Segment Start: Data to use
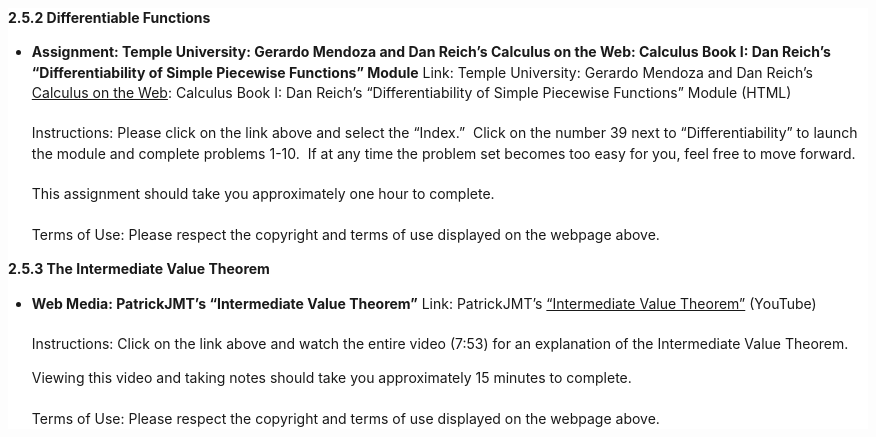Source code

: **2.5.2 Differentiable Functions** <span id="2.5.2"></span> 
-   **Assignment: Temple University: Gerardo Mendoza and Dan Reich’s
    Calculus on the Web: Calculus Book I: Dan Reich’s “Differentiability
    of Simple Piecewise Functions” Module**
    Link: Temple University: Gerardo Mendoza and Dan Reich’s [Calculus
    on the Web](http://www.math.temple.edu/~cow/): Calculus Book I: Dan
    Reich’s “Differentiability of Simple Piecewise Functions” Module
    (HTML)  
        
     Instructions: Please click on the link above and select the
    “Index.”  Click on the number 39 next to “Differentiability” to
    launch the module and complete problems 1-10.  If at any time the
    problem set becomes too easy for you, feel free to move forward.  
        
     This assignment should take you approximately one hour to
    complete.  
        
     Terms of Use: Please respect the copyright and terms of use
    displayed on the webpage above.

**2.5.3 The Intermediate Value Theorem** <span id="2.5.3"></span> 
-   **Web Media: PatrickJMT’s “Intermediate Value Theorem”**
    Link: PatrickJMT’s [“Intermediate Value
    Theorem”](http://www.youtube.com/watch?v=6AFT1wnId9U) (YouTube)  
        
     Instructions: Click on the link above and watch the entire video
    (7:53) for an explanation of the Intermediate Value Theorem.  
      
     Viewing this video and taking notes should take you approximately
    15 minutes to complete.  
        
     Terms of Use: Please respect the copyright and terms of use
    displayed on the webpage above.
Segment End: Data to use
Directive: Recast the listing as a Markdown table with columns Row and Text. Begin at the line that contains "Viewing this video", stop after the final line of the listing, give each line a row number, and leave out blank lines.

Expected output:
| Row | Text |
|---|---|
| 1 |      Viewing this video and taking notes should take you approximately |
| 2 |     15 minutes to complete.   |
| 3 |      Terms of Use: Please respect the copyright and terms of use |
| 4 |     displayed on the webpage above. |